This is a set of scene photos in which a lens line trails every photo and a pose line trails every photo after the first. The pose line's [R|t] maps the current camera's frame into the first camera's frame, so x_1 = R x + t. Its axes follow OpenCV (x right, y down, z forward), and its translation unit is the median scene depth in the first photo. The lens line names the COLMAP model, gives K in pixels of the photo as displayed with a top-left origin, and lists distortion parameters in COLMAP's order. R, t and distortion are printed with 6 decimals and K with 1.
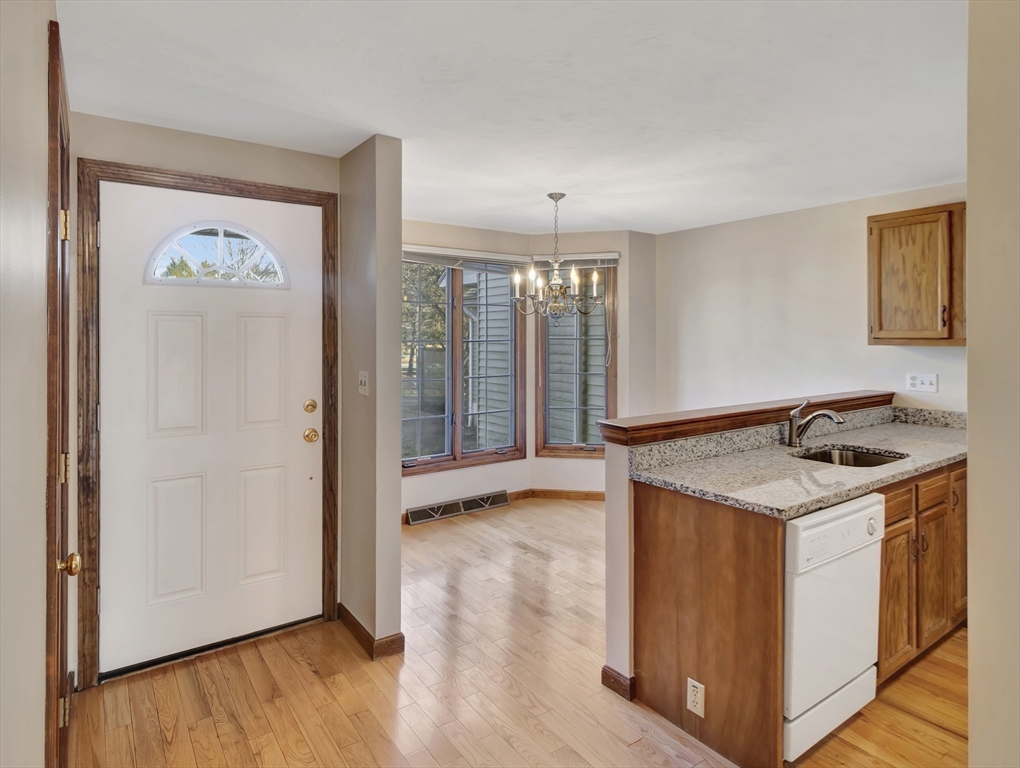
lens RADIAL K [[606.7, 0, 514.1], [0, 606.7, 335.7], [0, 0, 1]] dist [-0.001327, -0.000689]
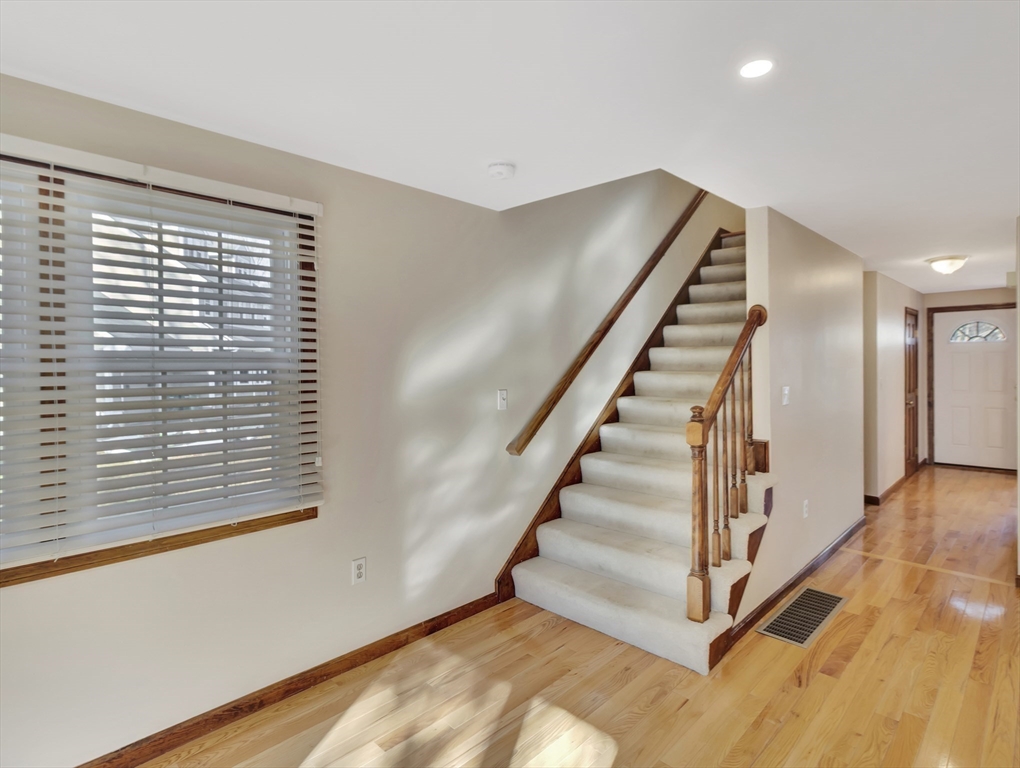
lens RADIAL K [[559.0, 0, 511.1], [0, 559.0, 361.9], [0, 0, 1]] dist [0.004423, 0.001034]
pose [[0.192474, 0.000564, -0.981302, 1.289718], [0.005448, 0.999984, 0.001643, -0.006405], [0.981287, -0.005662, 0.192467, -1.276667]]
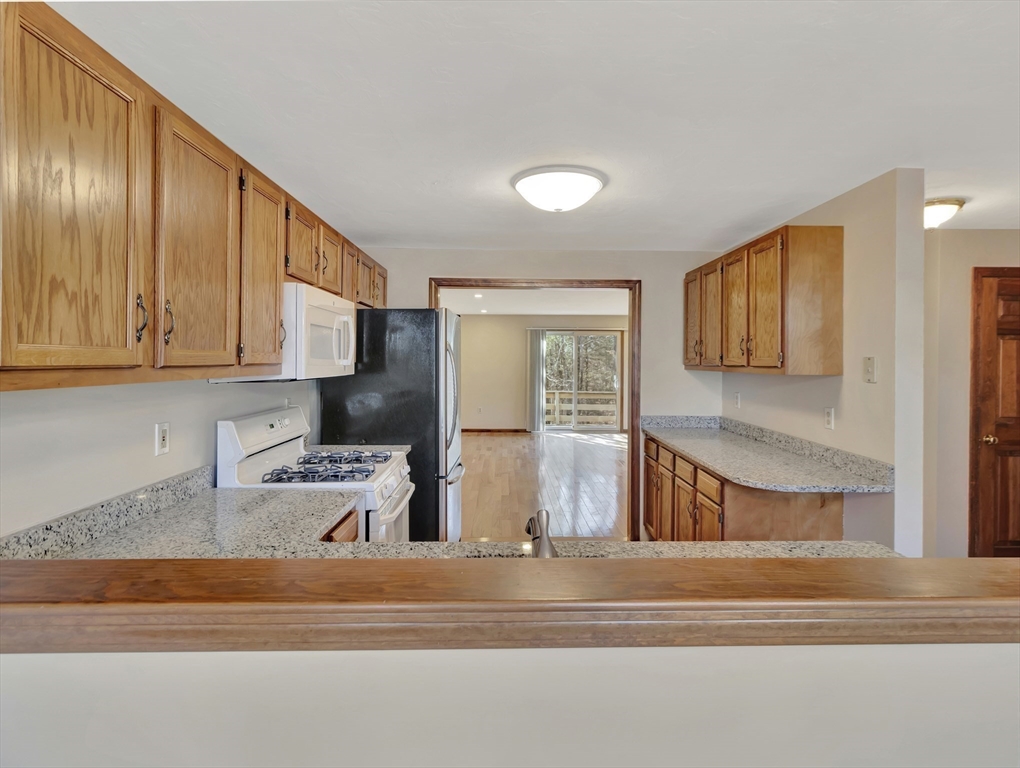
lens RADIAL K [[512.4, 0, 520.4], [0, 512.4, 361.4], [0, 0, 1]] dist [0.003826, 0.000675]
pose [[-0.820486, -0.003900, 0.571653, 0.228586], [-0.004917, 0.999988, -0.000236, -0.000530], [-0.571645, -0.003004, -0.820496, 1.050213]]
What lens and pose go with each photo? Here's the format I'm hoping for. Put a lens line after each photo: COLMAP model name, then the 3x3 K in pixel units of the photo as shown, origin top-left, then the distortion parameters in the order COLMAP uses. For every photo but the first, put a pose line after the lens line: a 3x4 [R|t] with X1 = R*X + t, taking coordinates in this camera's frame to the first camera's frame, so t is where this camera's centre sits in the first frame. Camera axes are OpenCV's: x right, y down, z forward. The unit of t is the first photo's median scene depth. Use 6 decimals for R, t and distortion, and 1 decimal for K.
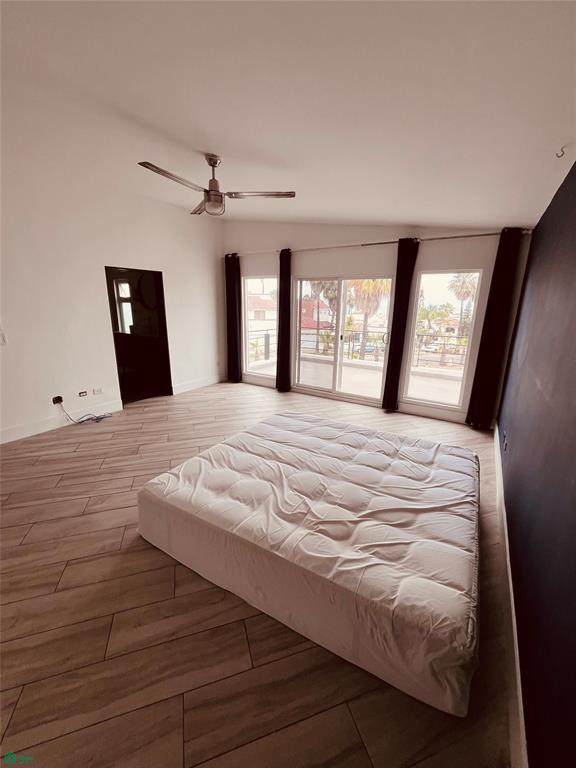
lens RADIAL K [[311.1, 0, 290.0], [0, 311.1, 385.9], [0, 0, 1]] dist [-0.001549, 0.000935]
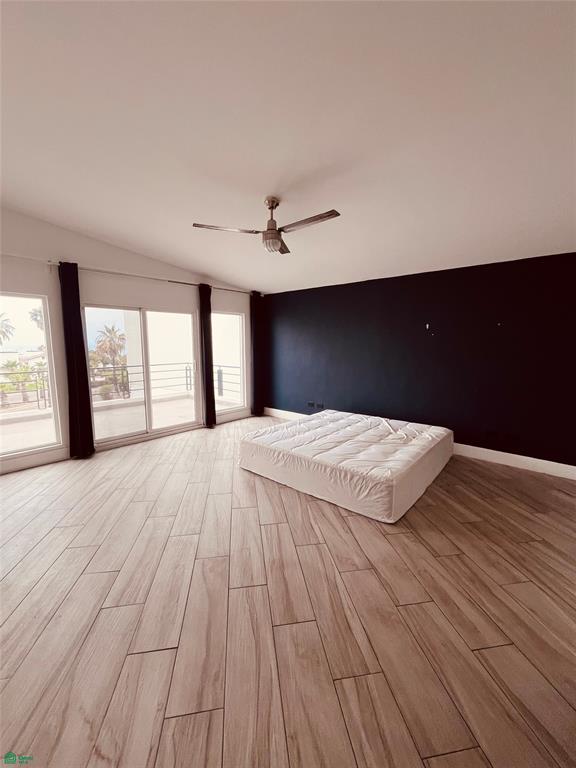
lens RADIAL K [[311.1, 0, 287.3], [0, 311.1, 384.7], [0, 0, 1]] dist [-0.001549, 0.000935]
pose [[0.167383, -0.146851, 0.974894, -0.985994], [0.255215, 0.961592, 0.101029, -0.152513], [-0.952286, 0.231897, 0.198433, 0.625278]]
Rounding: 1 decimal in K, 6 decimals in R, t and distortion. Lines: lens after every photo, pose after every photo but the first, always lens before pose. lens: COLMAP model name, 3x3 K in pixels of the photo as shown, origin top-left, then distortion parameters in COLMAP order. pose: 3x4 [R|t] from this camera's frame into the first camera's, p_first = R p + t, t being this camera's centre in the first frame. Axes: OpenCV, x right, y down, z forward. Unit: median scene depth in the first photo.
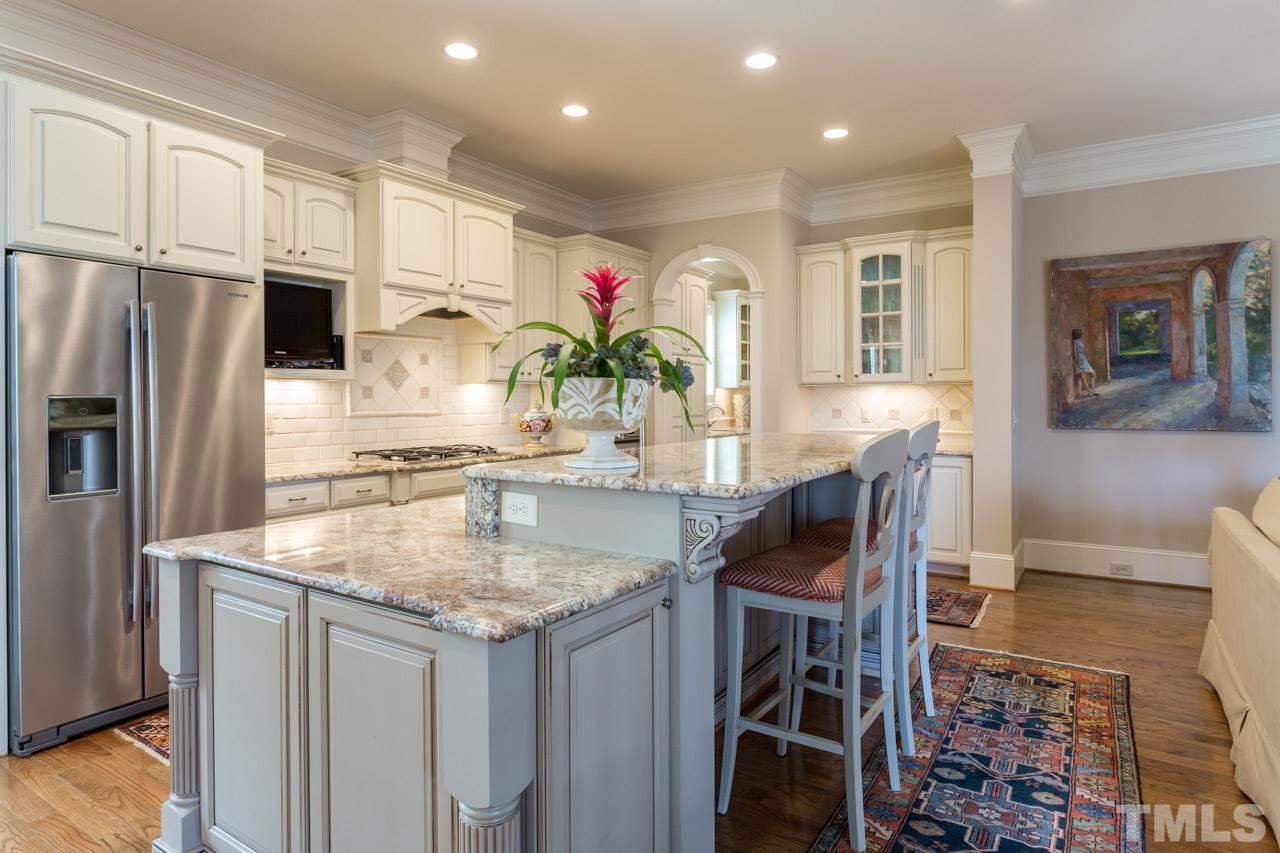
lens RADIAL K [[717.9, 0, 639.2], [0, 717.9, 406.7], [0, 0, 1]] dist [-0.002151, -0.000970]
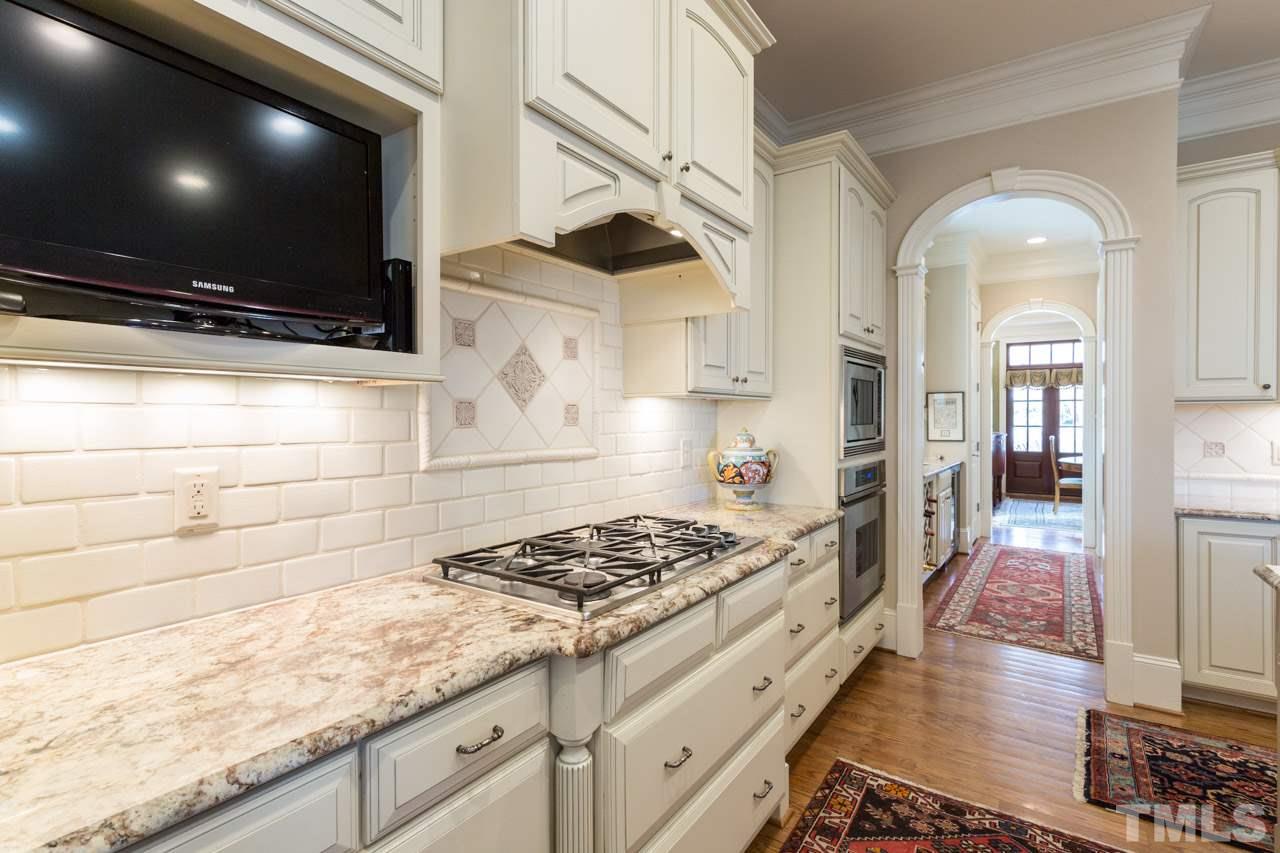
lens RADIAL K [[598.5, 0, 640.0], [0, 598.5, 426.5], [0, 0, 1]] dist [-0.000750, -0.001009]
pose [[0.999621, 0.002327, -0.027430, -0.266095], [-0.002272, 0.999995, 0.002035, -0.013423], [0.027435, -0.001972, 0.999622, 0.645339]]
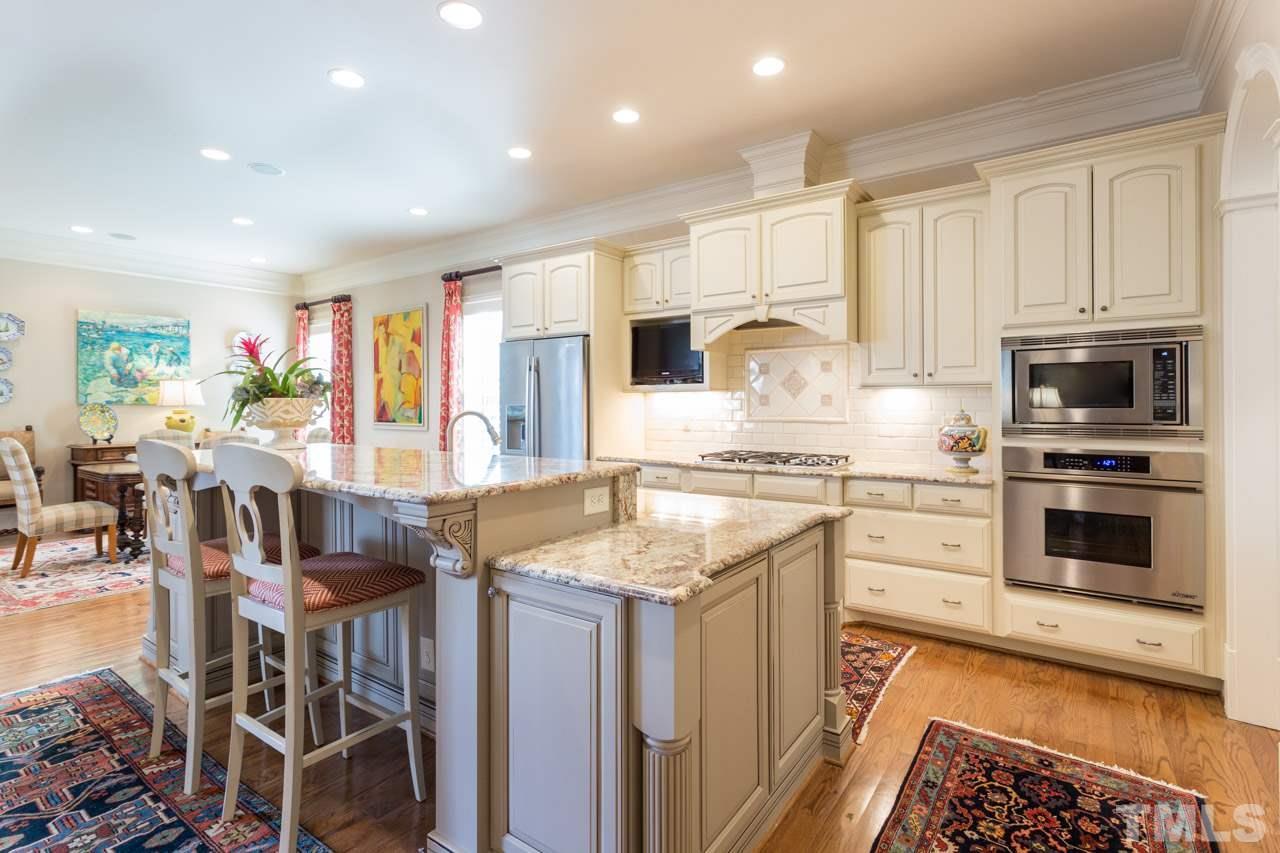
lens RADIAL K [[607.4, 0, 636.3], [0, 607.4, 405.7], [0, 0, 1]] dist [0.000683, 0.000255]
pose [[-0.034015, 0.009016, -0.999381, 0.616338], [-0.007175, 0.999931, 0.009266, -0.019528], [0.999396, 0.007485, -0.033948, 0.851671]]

◆ AIM OF THE TASK ◆
After locating the line with "Rounding: 1 decimal" in the listing above, transcribe it and every line after it to the last, exactly, with no pictures.

◆ SOLUTION BELOW ◆
Rounding: 1 decimal in K, 6 decimals in R, t and distortion. Lines: lens after every photo, pose after every photo but the first, always lens before pose. lens: COLMAP model name, 3x3 K in pixels of the photo as shown, origin top-left, then distortion parameters in COLMAP order. pose: 3x4 [R|t] from this camera's frame into the first camera's, p_first = R p + t, t being this camera's centre in the first frame. Axes: OpenCV, x right, y down, z forward. Unit: median scene depth in the first photo.
lens RADIAL K [[717.9, 0, 639.2], [0, 717.9, 406.7], [0, 0, 1]] dist [-0.002151, -0.000970]
lens RADIAL K [[598.5, 0, 640.0], [0, 598.5, 426.5], [0, 0, 1]] dist [-0.000750, -0.001009]
pose [[0.999621, 0.002327, -0.027430, -0.266095], [-0.002272, 0.999995, 0.002035, -0.013423], [0.027435, -0.001972, 0.999622, 0.645339]]
lens RADIAL K [[607.4, 0, 636.3], [0, 607.4, 405.7], [0, 0, 1]] dist [0.000683, 0.000255]
pose [[-0.034015, 0.009016, -0.999381, 0.616338], [-0.007175, 0.999931, 0.009266, -0.019528], [0.999396, 0.007485, -0.033948, 0.851671]]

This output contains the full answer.